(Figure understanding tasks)
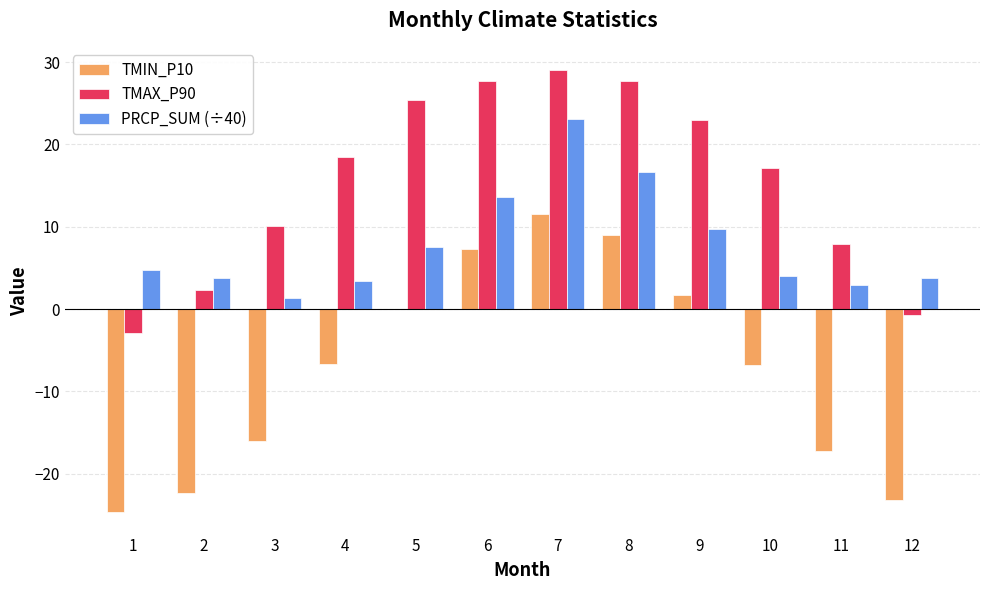

Which series has the largest total across all categories?

TMAX_P90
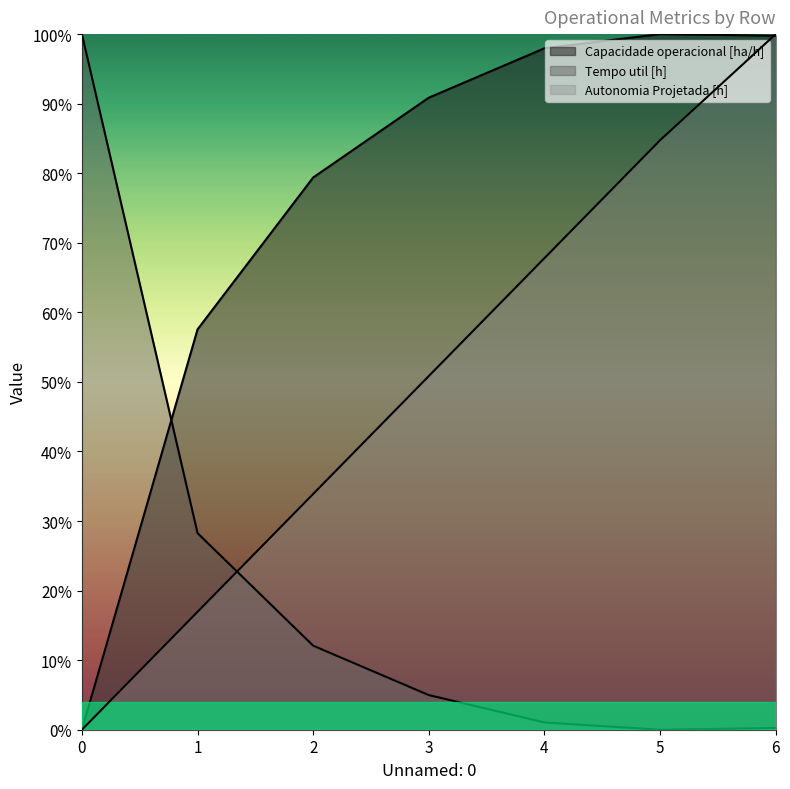

What is the sum of all Capacidade operacional [ha/h] values?

525.5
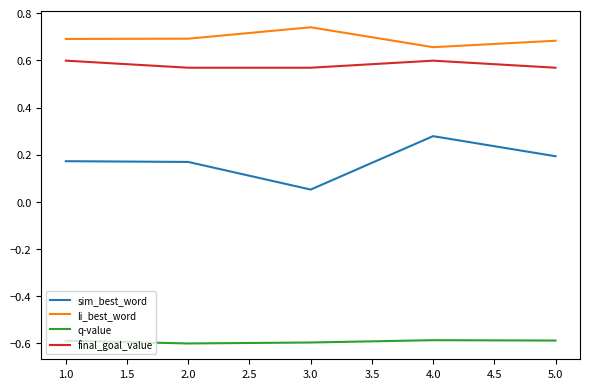

Does the chart have visible grid lines?

No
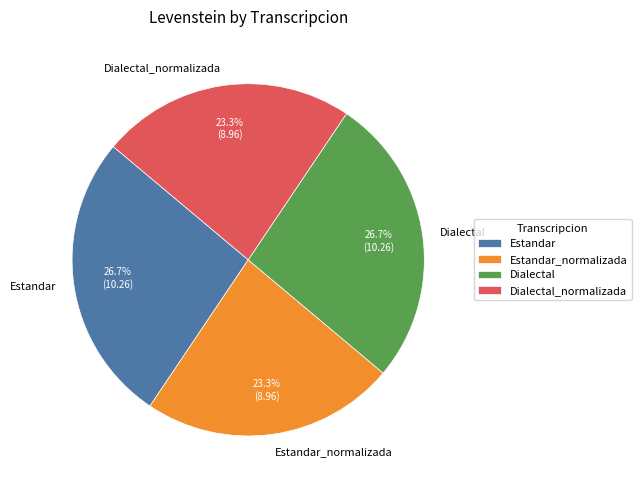

How much of the chart is everything except Estandar_normalizada?

76.7%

WHAT YOU NEED TO DO: Rewrite everything from the line containing "How much of" down to the end of the entries, changing "chart" to "graph" and keeping the rest the same.

ANSWER TO THIS EXERCISE:
How much of the graph is everything except Estandar_normalizada?

76.7%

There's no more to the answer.